Dalami Peran Wanita SN soal Mahasiswi Digilir, Polisi Periksa Pihak Hotel

Hermawan Mappiwali - detikNews
Kamis, 24 Sep 2020 15:30 WIB
7 Orang yang diamankan terkait pemerkosaan mahasiswi secara bergiliran di Makassar (Hermawan-detikcom).
Wanita inisial SN saat diamankan polisi di Polsek Panakkukang, Makassar. (Hermawan/detikcom)
Makassar -

Peran wanita berinisial SN (21) yang diduga terlibat dalam kasus pemerkosaan secara bergilir mahasiswi berinisial EA (23) oleh sejumlah pria masih tanda tanya. Polisi terus menyelidiki kasus ini, salah satunya memanggil manajemen hotel tempat kejadian.

"Pada hari ini kami melakukan pemeriksaan tambahan terhadap pihak hotel dari pihak manajemen, terkait dengan keterangan-keterangan yang sudah diberikan sebelumnya," ujar Kanit Reskrim Polsek Panakkukang Iptu Iqbal ditemui di kantornya, Jalan Pengayoman, Makassar, Kamis (24/9/2020).

Kanit Reskrim Polsek Panakkukang Iptu IqbalKanit Reskrim Polsek Panakkukang Iptu Iqbal (Hermawan/detikcom)

Iqbal menegaskan pemeriksaan tambahan terhadap sejumlah pihak di kasus ini untuk menggali lebih dalam 7 orang yang sudah diamankan sebelumnya, dimana 3 orang jadi tersangka dan 4 orang dijadikan saksi termaksud wanita SN.

"Kita dalami keterangan daripada SN ini pada saat kejadian. Karena memang pada saat kejadian dari pihak hotel sendiri yang mengetahui kejadian itu ada dari pihak resepsionis dan ada dari pihak sekuriti," katanya.

Namun, Iqbal tidak mengungkap lebih jauh terkait hasil pemeriksaan terhadap pihak hotel. Dia hanya mengisyaratkan masih akan mendalami dan mengumpulkan barang bukti untuk mengungkap tersangka baru.

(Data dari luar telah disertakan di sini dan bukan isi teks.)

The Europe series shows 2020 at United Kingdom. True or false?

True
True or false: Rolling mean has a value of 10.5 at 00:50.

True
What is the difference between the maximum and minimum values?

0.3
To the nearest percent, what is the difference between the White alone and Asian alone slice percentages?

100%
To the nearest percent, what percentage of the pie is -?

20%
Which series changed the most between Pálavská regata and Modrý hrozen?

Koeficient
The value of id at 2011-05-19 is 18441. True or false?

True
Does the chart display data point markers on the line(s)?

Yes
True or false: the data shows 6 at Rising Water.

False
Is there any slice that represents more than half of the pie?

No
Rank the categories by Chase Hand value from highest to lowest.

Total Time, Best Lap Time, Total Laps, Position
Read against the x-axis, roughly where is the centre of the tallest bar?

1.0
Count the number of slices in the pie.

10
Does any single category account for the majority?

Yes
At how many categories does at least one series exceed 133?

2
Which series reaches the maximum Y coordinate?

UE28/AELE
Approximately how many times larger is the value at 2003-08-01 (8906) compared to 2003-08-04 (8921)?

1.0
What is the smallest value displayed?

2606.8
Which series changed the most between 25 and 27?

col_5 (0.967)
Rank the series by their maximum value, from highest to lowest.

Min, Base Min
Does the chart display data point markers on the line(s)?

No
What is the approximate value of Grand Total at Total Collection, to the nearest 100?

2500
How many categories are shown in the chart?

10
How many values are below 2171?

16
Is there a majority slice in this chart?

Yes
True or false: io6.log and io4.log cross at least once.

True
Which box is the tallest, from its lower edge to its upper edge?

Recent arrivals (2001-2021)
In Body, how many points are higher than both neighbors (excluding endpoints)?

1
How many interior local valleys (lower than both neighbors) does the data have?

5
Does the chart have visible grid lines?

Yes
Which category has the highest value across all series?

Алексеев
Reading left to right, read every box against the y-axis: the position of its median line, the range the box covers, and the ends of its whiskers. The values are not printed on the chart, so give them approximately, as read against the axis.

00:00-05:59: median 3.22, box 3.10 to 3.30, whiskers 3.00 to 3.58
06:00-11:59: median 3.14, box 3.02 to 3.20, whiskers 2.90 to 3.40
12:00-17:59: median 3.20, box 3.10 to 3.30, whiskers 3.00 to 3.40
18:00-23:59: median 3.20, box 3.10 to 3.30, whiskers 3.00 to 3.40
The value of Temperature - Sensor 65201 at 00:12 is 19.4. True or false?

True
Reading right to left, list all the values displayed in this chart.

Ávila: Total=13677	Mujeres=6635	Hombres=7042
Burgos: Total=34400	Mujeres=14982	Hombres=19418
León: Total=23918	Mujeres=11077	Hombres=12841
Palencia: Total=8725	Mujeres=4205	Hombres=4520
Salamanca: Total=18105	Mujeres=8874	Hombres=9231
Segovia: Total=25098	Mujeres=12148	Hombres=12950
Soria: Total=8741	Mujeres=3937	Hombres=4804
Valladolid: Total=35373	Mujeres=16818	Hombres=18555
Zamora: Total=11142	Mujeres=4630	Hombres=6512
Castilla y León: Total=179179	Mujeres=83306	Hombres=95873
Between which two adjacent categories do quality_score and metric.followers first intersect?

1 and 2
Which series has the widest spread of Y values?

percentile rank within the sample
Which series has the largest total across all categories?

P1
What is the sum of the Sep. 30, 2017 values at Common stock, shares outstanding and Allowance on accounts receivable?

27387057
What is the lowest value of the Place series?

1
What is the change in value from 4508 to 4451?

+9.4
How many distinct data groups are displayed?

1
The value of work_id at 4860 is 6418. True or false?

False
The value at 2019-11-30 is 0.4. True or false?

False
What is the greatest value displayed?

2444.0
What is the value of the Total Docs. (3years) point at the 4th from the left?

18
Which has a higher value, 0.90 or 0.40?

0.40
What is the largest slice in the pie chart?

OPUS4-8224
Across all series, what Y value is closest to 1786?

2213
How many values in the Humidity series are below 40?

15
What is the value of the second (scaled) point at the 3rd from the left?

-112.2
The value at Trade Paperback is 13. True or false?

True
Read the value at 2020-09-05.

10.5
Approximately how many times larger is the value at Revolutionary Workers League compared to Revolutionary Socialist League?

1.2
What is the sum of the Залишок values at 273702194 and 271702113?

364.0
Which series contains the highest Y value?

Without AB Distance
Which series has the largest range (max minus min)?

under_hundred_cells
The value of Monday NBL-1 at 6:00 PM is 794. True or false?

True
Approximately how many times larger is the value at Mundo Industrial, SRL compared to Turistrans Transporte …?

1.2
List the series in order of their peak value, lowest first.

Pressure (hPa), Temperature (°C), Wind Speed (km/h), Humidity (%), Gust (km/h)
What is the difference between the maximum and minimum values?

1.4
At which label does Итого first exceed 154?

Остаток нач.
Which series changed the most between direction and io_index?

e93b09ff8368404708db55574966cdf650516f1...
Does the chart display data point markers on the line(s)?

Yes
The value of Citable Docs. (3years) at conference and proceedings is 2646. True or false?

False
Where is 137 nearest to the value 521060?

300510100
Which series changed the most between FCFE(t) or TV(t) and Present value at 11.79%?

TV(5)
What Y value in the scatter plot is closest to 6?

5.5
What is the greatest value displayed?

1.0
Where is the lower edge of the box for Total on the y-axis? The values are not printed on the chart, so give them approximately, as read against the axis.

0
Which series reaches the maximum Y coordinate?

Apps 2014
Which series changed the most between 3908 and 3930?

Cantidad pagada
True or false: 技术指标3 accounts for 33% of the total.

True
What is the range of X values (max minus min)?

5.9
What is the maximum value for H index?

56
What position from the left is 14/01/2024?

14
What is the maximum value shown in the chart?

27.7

"Bukan hanya kepada SN tapi pihak pihak lain juga. Apabila memang dari keempat orang ini, apabila memang dalam perkembangannya mereka ada bukti yang kami temukan bisa saja ada tersangka-tersangka baru dalam perkara ini," paparnya.

Peran wanita SN dalam kasus mahasiswi diperkosa secara bergilir menuai tanda tanya, terlebih setelah laporan korban menyebut SN sebagai pelaku. Selain itu, salah satu tersangka pria inisial MF juga menyebut jika dirinya sempat ditawarkan oleh SN sesaat jelang pemerkosaan terjadi di hotel di kawasan Panakkukang, Makassar, pada Minggu (20/9) lalu.

Menurut MF, saat tiba di hotel, SN langsung memasukkan EA ke kamar 101, sedangkan dia masuk ke kamar mandi hotel. Setelah itu, MF ketemu SN untuk mengembalikan kunci motor.

"Saya kasih kunci motor, baru langsung dia bilang 'mau ko atau tidak?' (kau mau tidak?)," ujar MF saat ditemui di Polsek Panakkukang, Makassar, Rabu (23/9).